▶ **GIVEN INFORMATION**
+ + + +

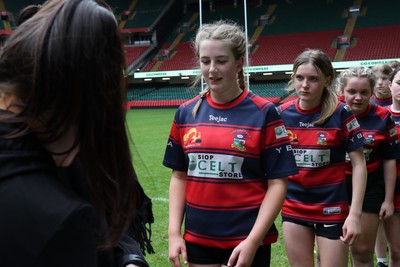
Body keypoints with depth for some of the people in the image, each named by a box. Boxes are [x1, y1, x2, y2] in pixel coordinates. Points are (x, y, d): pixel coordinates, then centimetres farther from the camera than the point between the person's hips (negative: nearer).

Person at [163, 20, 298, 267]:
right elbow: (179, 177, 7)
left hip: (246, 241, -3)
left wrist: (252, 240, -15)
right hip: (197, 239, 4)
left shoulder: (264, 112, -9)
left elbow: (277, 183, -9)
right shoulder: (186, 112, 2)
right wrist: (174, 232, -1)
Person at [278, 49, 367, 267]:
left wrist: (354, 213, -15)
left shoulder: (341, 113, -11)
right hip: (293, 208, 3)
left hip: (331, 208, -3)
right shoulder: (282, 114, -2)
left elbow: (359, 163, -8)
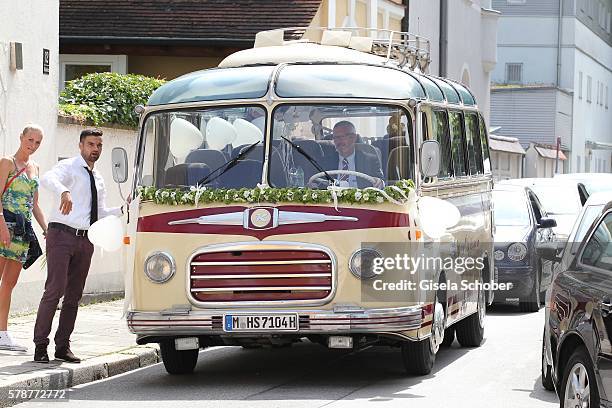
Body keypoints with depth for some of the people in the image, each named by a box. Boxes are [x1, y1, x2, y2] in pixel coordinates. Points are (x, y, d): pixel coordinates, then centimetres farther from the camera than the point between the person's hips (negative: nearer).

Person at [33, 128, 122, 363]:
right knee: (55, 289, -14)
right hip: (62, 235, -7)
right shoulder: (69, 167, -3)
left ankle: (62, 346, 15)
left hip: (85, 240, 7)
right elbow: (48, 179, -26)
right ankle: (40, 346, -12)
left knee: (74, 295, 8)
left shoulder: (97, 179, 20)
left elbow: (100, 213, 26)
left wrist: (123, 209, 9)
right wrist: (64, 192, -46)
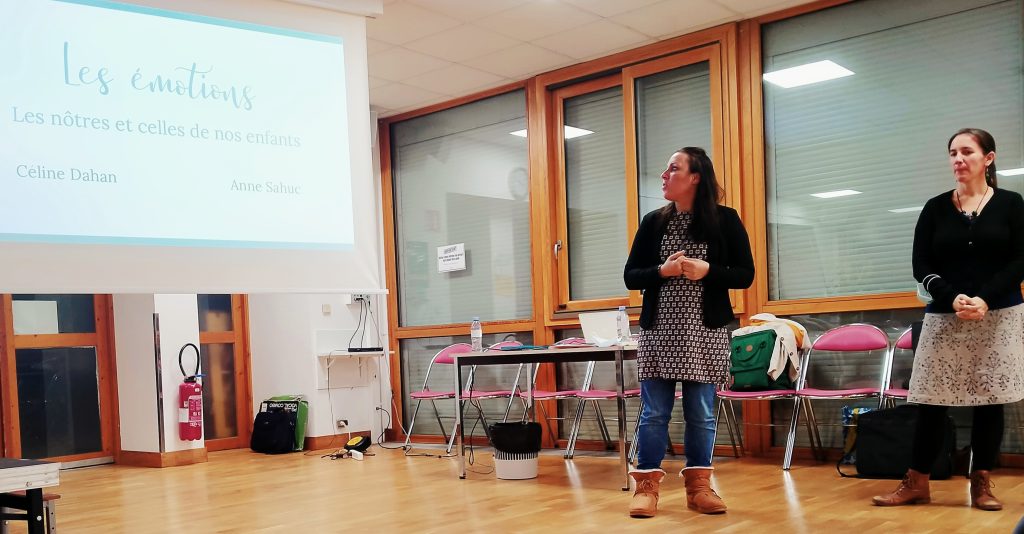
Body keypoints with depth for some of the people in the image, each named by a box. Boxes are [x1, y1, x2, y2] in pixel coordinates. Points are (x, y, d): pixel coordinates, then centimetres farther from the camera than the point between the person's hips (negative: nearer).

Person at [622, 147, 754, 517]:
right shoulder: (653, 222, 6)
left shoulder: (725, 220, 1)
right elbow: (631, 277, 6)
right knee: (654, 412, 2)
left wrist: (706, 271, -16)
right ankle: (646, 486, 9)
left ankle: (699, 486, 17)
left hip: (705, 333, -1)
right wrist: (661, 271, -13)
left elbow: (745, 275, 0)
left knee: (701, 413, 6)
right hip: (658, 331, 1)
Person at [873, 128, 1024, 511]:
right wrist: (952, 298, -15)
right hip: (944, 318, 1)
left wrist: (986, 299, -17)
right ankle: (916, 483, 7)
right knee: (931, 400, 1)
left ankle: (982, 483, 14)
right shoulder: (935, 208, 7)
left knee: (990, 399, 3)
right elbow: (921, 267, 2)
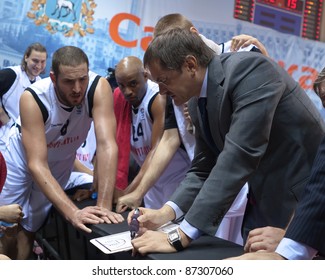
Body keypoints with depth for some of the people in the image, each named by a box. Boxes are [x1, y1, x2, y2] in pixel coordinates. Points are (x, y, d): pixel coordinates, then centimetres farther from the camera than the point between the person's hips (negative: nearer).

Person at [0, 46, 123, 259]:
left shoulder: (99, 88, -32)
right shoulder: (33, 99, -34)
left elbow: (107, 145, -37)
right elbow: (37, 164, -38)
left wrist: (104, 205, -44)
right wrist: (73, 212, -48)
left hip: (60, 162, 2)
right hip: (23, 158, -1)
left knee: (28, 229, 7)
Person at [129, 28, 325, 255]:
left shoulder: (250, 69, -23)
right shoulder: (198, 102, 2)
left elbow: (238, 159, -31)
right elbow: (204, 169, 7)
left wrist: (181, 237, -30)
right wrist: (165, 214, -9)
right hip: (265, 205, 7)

+ + + +

▶ **ACTION ITEM**
Write out the lines of the entries as a numbered list, skipping blank lines, starting at the line containing "right elbow: (631, 277, 6)" and ending at the line containing "right elbow: (921, 267, 2)".

▶ **TASK OUTPUT**
1. right elbow: (631, 277, 6)
2. right knee: (654, 412, 2)
3. left wrist: (706, 271, -16)
4. right ankle: (646, 486, 9)
5. left ankle: (699, 486, 17)
6. left hip: (705, 333, -1)
7. right wrist: (661, 271, -13)
8. left elbow: (745, 275, 0)
9. left knee: (701, 413, 6)
10. right hip: (658, 331, 1)
11. Person at [873, 128, 1024, 511]:
12. right wrist: (952, 298, -15)
13. right hip: (944, 318, 1)
14. left wrist: (986, 299, -17)
15. right ankle: (916, 483, 7)
16. right knee: (931, 400, 1)
17. left ankle: (982, 483, 14)
18. right shoulder: (935, 208, 7)
19. left knee: (990, 399, 3)
20. right elbow: (921, 267, 2)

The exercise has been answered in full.